For a new series of posts, we’re asking our editors to choose a recent story, essay, or poem they’d selected for publication and tell us how it won them over. Here, our 2010-2011 fiction editor, Bryan Castille, recalls his discovery of Bradley Bazzle’s “Magellan,” which appears in the Winter 2011 issue.
It was the end of a very long day of reading fiction manuscripts. The sun had long set, and my head ached from hours of straining my eyes. My contact lenses had fused themselves to my corneas. I was about to log out of my computer when I saw another unopened envelope. (Envelopes tended to inexplicably repopulate my desk when I was ready to go home.) Rather than toss it back into the slush pile for another day, I opened it, thinking, “I’ll just read the first page. If it’s good, I’ll take it home. If it’s not so good, I’ll leave it for tomorrow.”

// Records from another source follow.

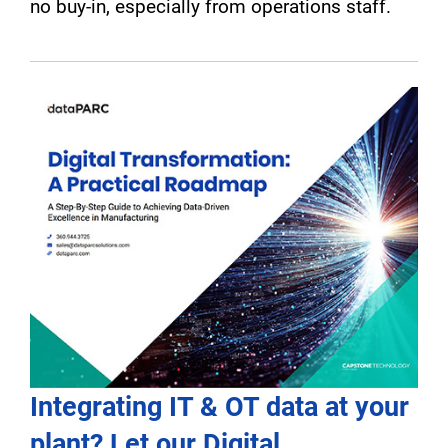
no buy-in, especially from operations staff.
Integrating IT & OT data at your
plant? Let our Digital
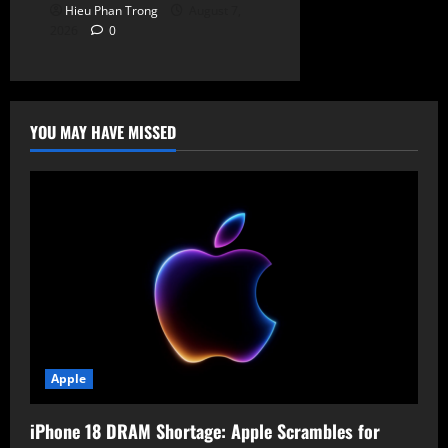
Hieu Phan Trong
August 7,
2026
0
YOU MAY HAVE MISSED
Apple
iPhone 18 DRAM Shortage: Apple Scrambles for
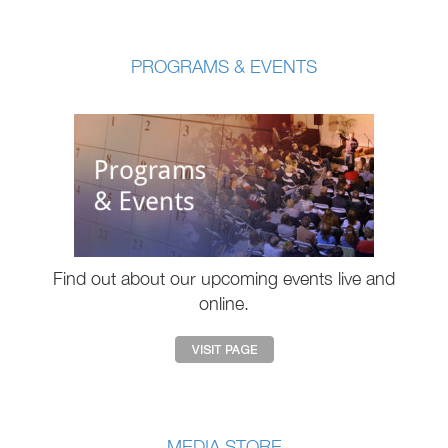
PROGRAMS & EVENTS
Find out about our upcoming events live and
online.
MEDIA STORE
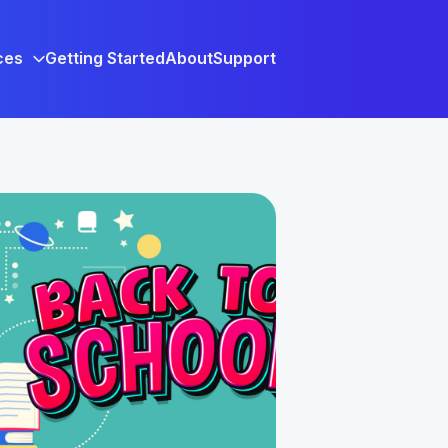
ces
Getting Started
About
Support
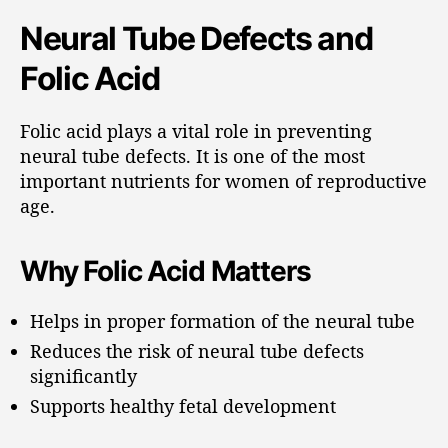
Neural Tube Defects and
Folic Acid
Folic acid plays a vital role in preventing
neural tube defects. It is one of the most
important nutrients for women of reproductive
age.
Why Folic Acid Matters
Helps in proper formation of the neural tube
Reduces the risk of neural tube defects
significantly
Supports healthy fetal development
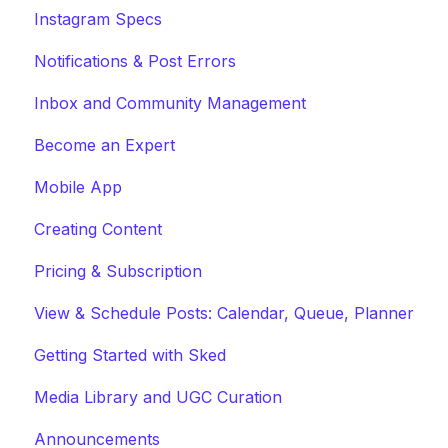
Instagram Specs
Notifications & Post Errors
Inbox and Community Management
Become an Expert
Mobile App
Creating Content
Pricing & Subscription
View & Schedule Posts: Calendar, Queue, Planner
Getting Started with Sked
Media Library and UGC Curation
Announcements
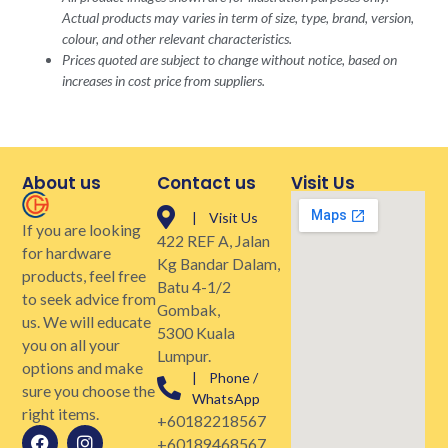
Actual products may varies in term of size, type, brand, version,
colour, and other relevant characteristics.
Prices quoted are subject to change without notice, based on
increases in cost price from suppliers.
About us
Contact us
Visit Us
| Visit Us
If you are looking
422 REF A, Jalan
for hardware
Kg Bandar Dalam,
products, feel free
Batu 4-1/2
to seek advice from
Gombak,
us. We will educate
5300 Kuala
you on all your
Lumpur.
options and make
| Phone /
sure you choose the
WhatsApp
right items.
+60182218567
+60189468567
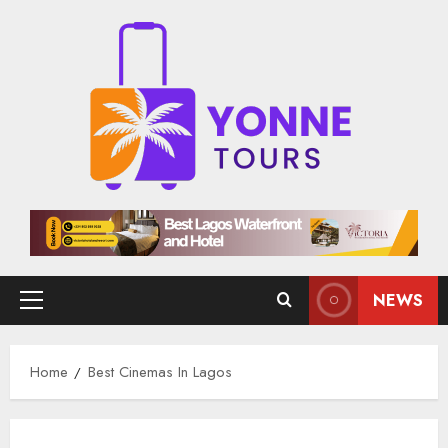
Skip
to
content
NEWS
Primary
Menu
Home
Best Cinemas In Lagos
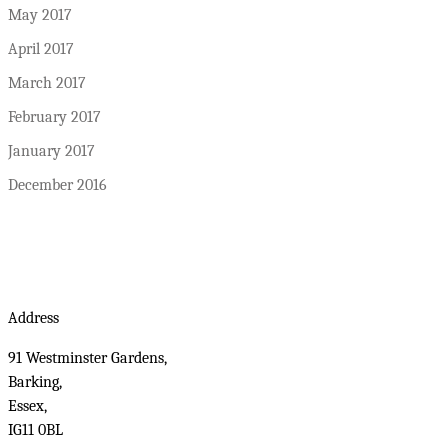
May 2017
April 2017
March 2017
February 2017
January 2017
December 2016
Address
91 Westminster Gardens,
Barking,
Essex,
IG11 0BL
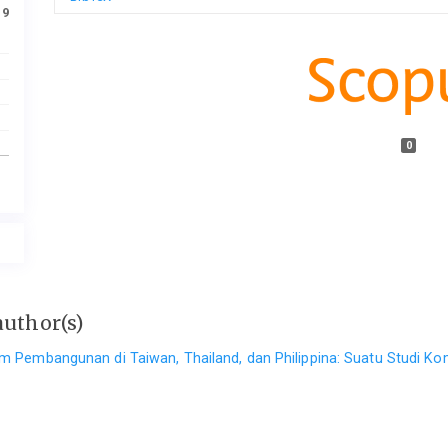
19
0
author(s)
am Pembangunan di Taiwan, Thailand, dan Philippina: Suatu Studi K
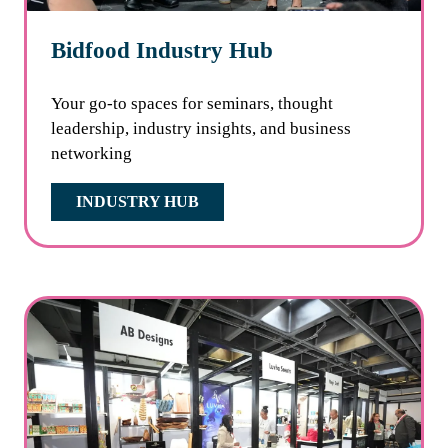
Bidfood Industry Hub
Your go-to spaces for seminars, thought
leadership, industry insights, and business
networking
INDUSTRY HUB
(OPENS
IN
A
NEW
TAB)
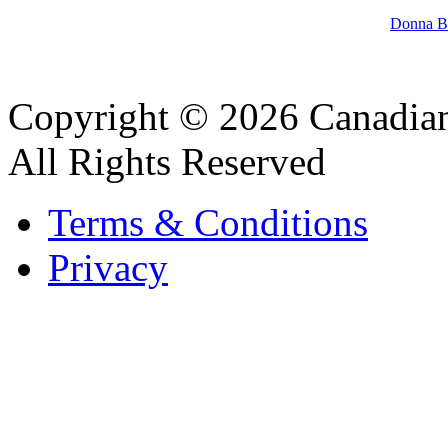
Donna Ba
Copyright © 2026 Canadian
All Rights Reserved
Terms & Conditions
Privacy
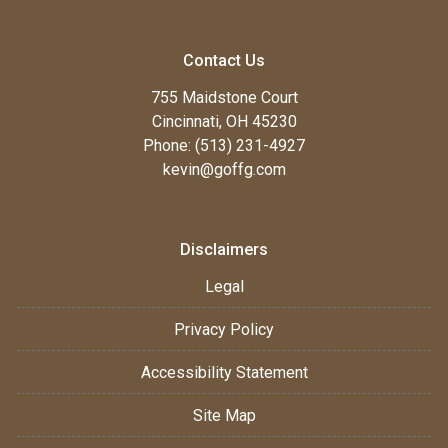
Contact Us
755 Maidstone Court
Cincinnati, OH 45230
Phone: (513) 231-4927
kevin@goffg.com
Disclaimers
Legal
Privacy Policy
Accessibility Statement
Site Map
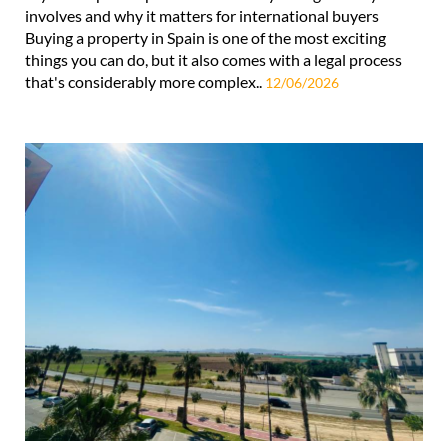
involves and why it matters for international buyers
Buying a property in Spain is one of the most exciting
things you can do, but it also comes with a legal process
that's considerably more complex..
12/06/2026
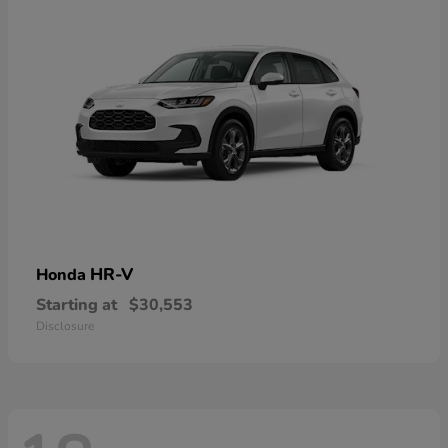
HR-V
Honda
Starting at
$30,553
Disclosure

The story, titled “Magellan,” which I expected to be some kind of metaphor, the meaning of which I might not discover until the very end of a long and maddening experiment, if at all, began, “By the end we were starving.” By the third sentence, I realized that I was reading a story about the real Magellan, a man whom, aside from his name and maritime trajectory, I knew nothing about. I kept reading, and soon I realized that it did not matter much to me whether some, none, or all of the story was historically inaccurate. The phony translator, the persecuted Jew, the perverse, anti-Semitic Magellan, and even the sexualized turkeys fascinated me like a fairy tale at five. Something new under the sun.
Within the hour I had finished. I called Russell Valentino, our editor, and told him I had something good. He picked up the manuscript and shortly brought it back (I was still in the office, for some reason). He was short of breath. “Let’s take it,” he said. And we wondered whether there may have ever been a Jew aboard the Trinidad, and what a fascinating idea it was, regardless.
What Bazzle has written is a collision of history and fiction, but I would not dare call it historical fiction. It is more enchanting than that. I have just now reread it, and again I am struck by the feeling of having read an entire novel, and I am laughing at its audacity. A delightful, alchemical mixture of realism and complete bullshit, “Magellan” is the most thrilling story I read the entire year.